◆ **Description of the task**:
Of all the entries below, retype only the lines from the one with "fx=1244.2 fy=1244.2 cx=425.9" through the one with "For the box", exactly as they appear.

◆ **Extracted data**:
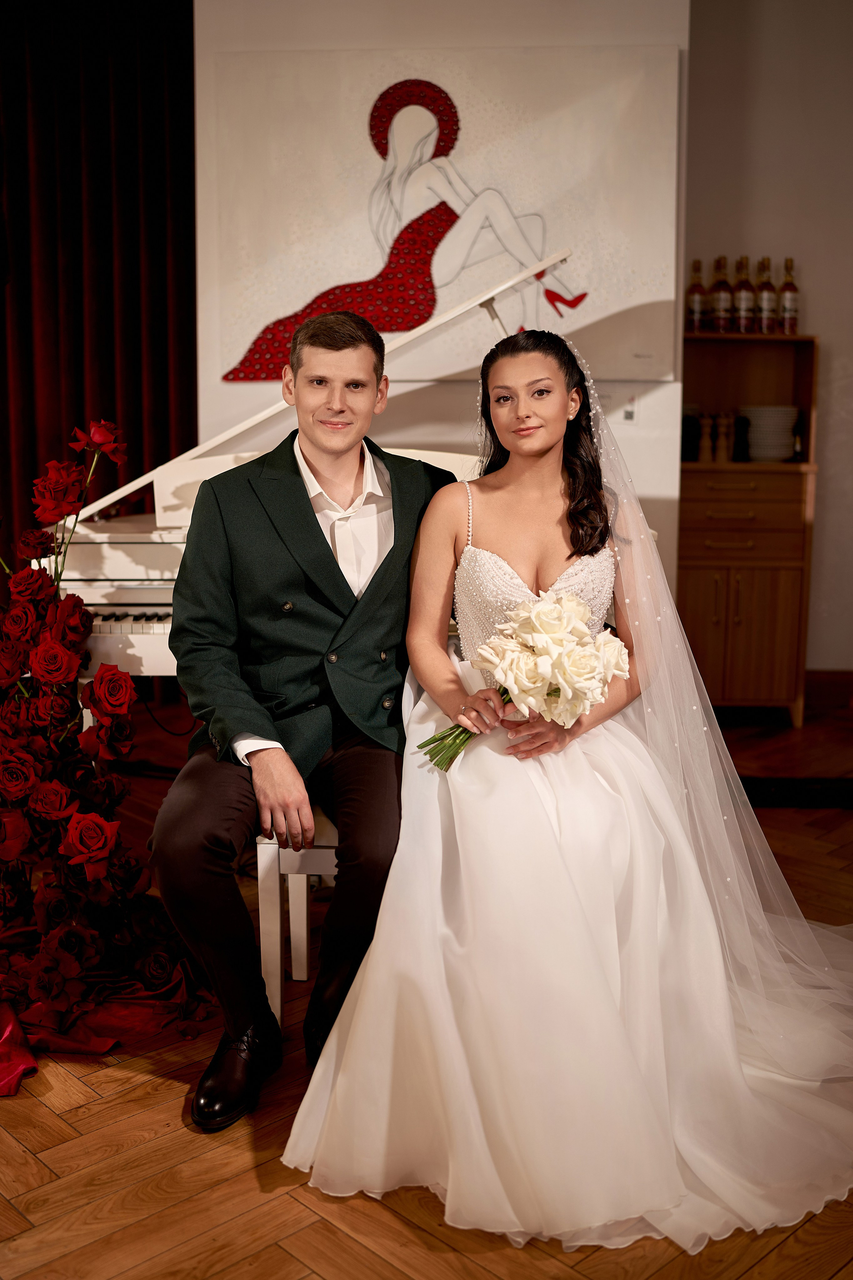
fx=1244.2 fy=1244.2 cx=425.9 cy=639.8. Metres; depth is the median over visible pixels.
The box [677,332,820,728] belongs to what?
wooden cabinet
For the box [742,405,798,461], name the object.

==

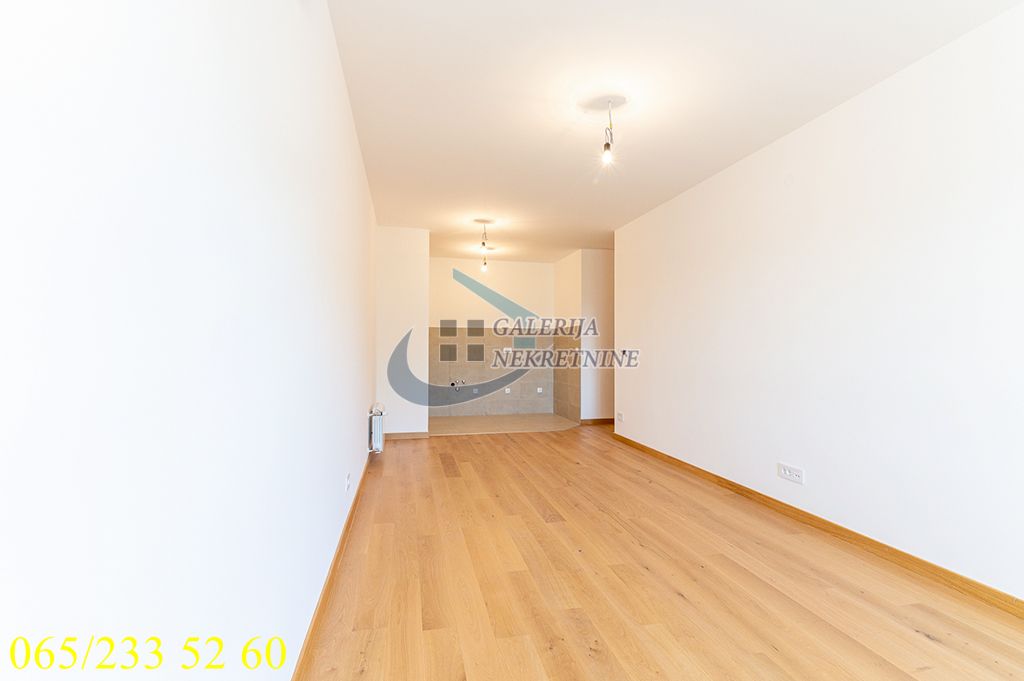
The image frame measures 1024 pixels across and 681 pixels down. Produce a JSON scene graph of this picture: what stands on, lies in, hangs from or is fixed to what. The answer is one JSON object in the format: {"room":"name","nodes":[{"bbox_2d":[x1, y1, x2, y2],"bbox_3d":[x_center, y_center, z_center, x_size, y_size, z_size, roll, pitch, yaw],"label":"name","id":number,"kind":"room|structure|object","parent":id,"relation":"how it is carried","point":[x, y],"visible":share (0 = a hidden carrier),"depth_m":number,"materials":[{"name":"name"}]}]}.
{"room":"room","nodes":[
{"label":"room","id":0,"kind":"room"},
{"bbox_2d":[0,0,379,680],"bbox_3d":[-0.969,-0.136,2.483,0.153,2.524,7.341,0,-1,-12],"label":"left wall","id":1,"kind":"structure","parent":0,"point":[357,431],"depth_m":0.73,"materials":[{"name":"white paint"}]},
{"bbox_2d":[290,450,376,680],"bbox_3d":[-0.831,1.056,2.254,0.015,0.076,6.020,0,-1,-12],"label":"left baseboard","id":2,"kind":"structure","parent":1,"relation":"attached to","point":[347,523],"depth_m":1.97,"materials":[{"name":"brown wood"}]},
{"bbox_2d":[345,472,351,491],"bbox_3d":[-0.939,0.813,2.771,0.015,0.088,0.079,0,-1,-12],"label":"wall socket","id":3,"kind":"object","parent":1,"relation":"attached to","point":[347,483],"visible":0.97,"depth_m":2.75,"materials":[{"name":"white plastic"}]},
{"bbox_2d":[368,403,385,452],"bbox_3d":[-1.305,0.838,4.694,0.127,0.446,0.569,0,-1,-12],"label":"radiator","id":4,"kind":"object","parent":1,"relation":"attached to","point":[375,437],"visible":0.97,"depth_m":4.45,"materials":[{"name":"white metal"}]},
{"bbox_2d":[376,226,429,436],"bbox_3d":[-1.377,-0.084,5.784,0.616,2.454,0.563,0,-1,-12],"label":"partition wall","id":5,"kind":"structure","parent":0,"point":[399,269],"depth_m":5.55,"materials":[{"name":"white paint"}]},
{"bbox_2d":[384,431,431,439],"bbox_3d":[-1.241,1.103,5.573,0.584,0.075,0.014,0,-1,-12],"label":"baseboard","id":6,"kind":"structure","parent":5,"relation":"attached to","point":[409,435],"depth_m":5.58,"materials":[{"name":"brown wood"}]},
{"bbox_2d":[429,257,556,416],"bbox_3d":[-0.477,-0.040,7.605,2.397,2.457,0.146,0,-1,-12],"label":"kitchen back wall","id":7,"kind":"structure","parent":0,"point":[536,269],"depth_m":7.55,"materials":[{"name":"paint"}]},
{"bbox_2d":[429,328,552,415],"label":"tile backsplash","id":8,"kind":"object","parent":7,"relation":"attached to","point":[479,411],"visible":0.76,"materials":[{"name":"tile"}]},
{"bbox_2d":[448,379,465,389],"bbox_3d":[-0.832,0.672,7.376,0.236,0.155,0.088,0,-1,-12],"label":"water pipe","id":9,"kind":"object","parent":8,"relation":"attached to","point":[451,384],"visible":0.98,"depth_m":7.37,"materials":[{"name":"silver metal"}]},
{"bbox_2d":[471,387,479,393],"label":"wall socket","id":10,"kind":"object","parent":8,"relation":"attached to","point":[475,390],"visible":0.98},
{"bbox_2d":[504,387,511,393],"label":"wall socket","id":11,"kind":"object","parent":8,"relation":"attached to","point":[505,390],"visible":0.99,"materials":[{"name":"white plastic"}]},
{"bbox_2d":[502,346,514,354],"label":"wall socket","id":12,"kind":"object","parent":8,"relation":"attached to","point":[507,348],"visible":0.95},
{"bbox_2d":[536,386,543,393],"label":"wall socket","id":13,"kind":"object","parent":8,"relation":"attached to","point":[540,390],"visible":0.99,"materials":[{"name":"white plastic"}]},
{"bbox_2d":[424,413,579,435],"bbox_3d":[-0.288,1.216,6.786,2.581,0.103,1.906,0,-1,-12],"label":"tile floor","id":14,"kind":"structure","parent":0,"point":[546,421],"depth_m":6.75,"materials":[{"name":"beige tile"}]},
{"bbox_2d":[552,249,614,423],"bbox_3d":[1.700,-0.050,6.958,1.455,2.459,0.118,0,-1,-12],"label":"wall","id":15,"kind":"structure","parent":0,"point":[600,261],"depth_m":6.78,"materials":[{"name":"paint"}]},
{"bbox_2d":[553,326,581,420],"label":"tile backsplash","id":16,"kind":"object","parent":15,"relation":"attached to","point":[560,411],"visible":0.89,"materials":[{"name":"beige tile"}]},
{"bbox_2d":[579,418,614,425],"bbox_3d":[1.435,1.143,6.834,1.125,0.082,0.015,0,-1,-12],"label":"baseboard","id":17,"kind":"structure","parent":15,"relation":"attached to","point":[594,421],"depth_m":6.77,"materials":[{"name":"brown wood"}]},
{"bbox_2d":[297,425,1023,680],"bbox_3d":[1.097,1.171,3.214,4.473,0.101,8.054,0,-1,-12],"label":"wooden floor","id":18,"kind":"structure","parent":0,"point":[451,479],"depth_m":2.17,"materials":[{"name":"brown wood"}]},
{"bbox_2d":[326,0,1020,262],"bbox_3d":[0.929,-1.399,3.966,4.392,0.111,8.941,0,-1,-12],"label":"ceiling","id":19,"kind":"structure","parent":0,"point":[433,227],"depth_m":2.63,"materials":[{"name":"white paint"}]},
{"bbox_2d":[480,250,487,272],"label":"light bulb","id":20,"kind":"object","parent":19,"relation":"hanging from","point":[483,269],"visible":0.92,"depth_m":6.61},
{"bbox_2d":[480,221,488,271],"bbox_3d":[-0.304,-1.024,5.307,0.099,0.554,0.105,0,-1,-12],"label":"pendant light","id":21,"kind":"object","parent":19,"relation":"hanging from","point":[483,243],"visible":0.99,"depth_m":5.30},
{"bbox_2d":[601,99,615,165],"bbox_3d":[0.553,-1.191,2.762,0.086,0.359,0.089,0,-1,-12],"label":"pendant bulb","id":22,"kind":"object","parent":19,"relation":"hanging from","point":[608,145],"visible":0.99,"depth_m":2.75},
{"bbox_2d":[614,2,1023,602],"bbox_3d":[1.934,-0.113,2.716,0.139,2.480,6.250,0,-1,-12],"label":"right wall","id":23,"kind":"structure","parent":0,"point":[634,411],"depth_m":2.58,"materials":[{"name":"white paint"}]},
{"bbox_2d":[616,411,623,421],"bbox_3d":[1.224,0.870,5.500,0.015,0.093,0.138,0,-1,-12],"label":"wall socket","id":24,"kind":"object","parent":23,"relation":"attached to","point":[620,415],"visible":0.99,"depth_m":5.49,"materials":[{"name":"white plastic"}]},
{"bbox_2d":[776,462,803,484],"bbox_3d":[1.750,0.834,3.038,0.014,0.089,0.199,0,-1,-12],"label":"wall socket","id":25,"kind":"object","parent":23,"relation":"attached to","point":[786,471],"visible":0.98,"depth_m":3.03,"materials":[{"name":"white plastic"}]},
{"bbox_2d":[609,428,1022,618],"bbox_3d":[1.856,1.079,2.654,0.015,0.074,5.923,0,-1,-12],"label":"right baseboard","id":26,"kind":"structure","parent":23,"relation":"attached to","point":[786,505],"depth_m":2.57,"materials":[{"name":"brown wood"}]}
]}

◆ **Task output**:
fx=1244.2 fy=1244.2 cx=425.9 cy=639.8. Metres; depth is the median over visible pixels.
The box [677,332,820,728] belongs to what?
wooden cabinet
For the box [742,405,798,461], name the object.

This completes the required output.